Initial jobless claims fall to lowest in a month

Initial claims for unemployment insurance have once again defied expectations this year, continuing to signal a tight labor market that benefits workers.

New claims fell by 12,000 to 201,000 for the week ending Feb. 17, according to the Labor Department’s data on Thursday.

With the exception of a brief period of six to eights months last year, during which new claims consistently hovered near 250,000—our recession threshold—the proxy for layoffs has stabilized around the 2019 level of 218,000.

Initial jobless claims

Our preferred metric—the 13-week moving average—dropped to 210,000, the lowest level since February 2023.

We don’t view a low claims number as a reason to worry about a rebound in inflation pressure just yet. A well-anchored initial claims level that hovers around the pre-pandemic average is a positive sign for a healthy labor market, particularly in terms of sustainable wage growth.
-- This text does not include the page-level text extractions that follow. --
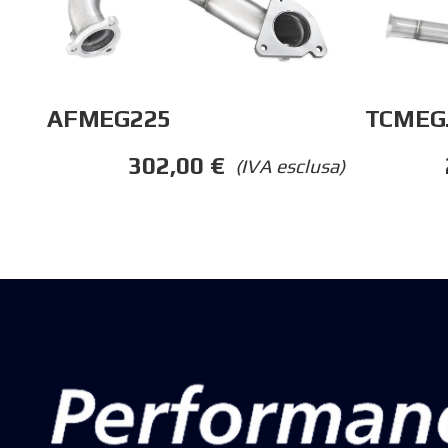
AFMEG225
TCMEG
302,00
€
(IVA esclusa)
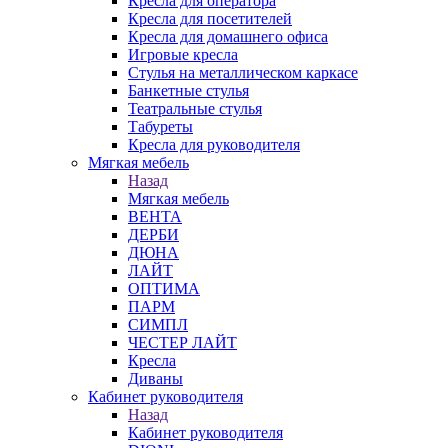
Кресла для оператора
Кресла для посетителей
Кресла для домашнего офиса
Игровые кресла
Стулья на металлическом каркасе
Банкетные стулья
Театральные стулья
Табуреты
Кресла для руководителя
Мягкая мебель
Назад
Мягкая мебель
ВЕНТА
ДЕРБИ
ДЮНА
ЛАЙТ
ОПТИМА
ПАРМ
СИМПЛ
ЧЕСТЕР ЛАЙТ
Кресла
Диваны
Кабинет руководителя
Назад
Кабинет руководителя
Taking a step back, there are more reasons to believe that the labor market will cool this year, yet the imbalance between the demand and supply of labor might not ease that quickly unless there is an economic downturn.

In our base case, there is only a 15% chance of a recession over the next 12 months, meaning that the labor market should stay resilient, giving the economy ample support to be on a solid footing as we approach a soft landing.

Inside the data, continuing claims also dropped for the week ending Feb. 10, reaching the lowest level in a month. On a nonseasonally adjusted basis, California and Kentucky posted the biggest declines.